Mining Twitter Data + Handling Strings

Albert Y. Kim
Monday 2015/04/06

Deviant Cartography

h/t to @armalarm42

Mining Twitter Data

Beer vs church map

What is the most important thing to keep in mind when observing such maps?

Mining Twitter Data

Strong selection biases at every step:

  • Who signs up to Twitter
  • Who tweets at all
  • Who tweets about these topics
  • Who lets their location be revealed

i.e. the sample is non-random, so it is not representative of the population as a whole, and hence the results of the sample are not generalizable to the entire US population.

However...

George Box, one of the most famous statisticians said: All models are wrong, but some are useful.

alt text

Create Twitter OAS Authentication

We are getting digital permission to open the Twitter pipeline for our use, just like any other developer.

  • Install twitteR package from RStudio (homepage is here)
  • Create a Twitter application at the Twitter developers page.
  • Make sure to give the app read, write and direct message authority.
  • Note your “API key”, “API secret”, “Access token”, and “Access token secret”. Do not share these with anyone nor save them in a publicly viewable file.

Handling Text in R

Text is computer programming are called (character) strings. Like handling dates, handling text is a non-sexy, but necessary, task. The stringr package tries to alleviate this problem.

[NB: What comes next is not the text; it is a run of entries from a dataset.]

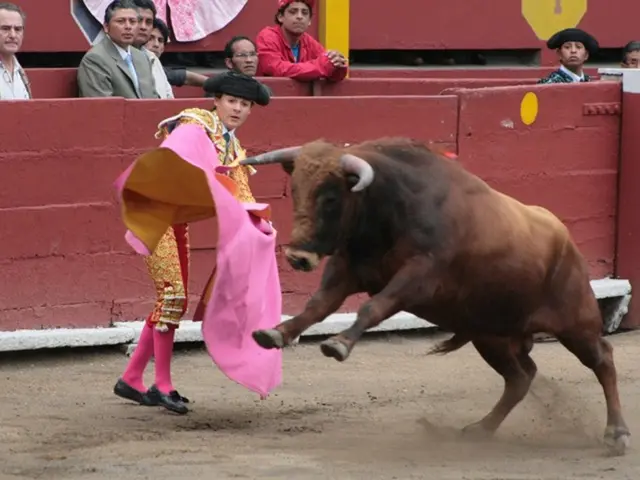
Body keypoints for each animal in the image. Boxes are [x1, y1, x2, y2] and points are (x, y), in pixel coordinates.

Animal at [240, 137, 630, 456]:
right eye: (295, 190)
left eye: (332, 197)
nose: (297, 257)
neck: (388, 208)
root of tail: (566, 239)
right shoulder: (347, 269)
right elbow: (316, 306)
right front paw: (275, 333)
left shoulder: (419, 277)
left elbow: (373, 307)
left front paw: (338, 344)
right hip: (491, 335)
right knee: (521, 377)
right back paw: (480, 429)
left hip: (576, 324)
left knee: (603, 359)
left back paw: (617, 434)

  • Install the “current development version” of the package from https://github.com/hadley/stringr (not via the Packages window of RStudio)
  • Open and knit stringr_vignette.Rmd

Today's Exercise

  • Make sure you can run twitter.R code.
  • Getting familiar with all functions in the stringr_vignette.Rmd file.
  • For each function, play with the Examples at the end of the help file.
  • Things get tricky at the “Regular Expressions” section, so don't worry if things don't make complete sense just yet.
  • Sorry, there is no cheatsheet for this package.